Understanding the Generalization of Stochastic Gradient Adam in Learning Neural Networks
Adam is a popular and widely used adaptive gradient method in deep learning, which has also received tremendous focus in theoretical research. However, most existing theoretical work primarily analyzes its full-batch version, which differs fundamentally from the stochastic variant used in practice. Unlike SGD, stochastic Adam does not converge to its full-batch counterpart even with infinitesimal learning rates.
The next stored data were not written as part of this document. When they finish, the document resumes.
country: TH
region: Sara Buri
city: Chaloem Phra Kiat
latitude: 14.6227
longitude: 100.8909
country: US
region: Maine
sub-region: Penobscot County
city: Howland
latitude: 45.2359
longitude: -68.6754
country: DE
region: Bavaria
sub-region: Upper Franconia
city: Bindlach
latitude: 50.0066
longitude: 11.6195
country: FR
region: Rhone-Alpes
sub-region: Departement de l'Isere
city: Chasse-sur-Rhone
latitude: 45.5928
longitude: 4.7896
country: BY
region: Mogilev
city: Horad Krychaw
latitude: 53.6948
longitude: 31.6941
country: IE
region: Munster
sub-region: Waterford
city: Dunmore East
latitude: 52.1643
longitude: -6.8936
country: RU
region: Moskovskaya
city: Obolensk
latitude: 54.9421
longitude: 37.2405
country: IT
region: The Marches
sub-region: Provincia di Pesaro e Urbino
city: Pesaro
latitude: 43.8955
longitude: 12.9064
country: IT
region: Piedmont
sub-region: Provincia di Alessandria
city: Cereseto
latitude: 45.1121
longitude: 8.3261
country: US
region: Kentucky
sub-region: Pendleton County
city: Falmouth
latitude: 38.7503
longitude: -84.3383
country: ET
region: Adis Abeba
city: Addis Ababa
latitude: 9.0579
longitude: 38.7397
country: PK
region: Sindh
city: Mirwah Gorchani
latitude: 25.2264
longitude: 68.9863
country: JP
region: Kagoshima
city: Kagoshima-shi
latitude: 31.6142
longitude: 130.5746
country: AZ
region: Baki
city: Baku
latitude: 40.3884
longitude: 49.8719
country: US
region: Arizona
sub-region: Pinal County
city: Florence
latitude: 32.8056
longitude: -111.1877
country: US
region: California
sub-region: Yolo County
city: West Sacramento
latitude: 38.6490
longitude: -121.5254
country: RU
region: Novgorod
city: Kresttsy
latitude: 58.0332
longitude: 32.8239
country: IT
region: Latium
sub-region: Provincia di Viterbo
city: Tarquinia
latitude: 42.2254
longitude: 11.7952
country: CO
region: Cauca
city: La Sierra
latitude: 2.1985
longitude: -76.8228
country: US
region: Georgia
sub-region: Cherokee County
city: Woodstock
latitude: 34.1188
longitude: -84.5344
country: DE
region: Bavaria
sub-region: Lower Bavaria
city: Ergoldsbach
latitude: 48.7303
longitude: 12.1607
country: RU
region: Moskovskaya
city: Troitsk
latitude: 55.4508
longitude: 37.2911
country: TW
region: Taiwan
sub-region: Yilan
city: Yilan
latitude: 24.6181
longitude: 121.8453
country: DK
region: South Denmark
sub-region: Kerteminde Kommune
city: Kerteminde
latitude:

We present the first theoretical characterization of how batch size affects Adam's generalization, analyzing two-layer over-parameterized CNNs on image data. Our results reveal that while both Adam and AdamW with proper weight decay λ converge to poor test error solutions, their mini-batch variants can achieve near-zero test error. We further prove Adam has a strictly smaller effective weight decay bound than AdamW, theoretically explaining why Adam requires more sensitive λtuning.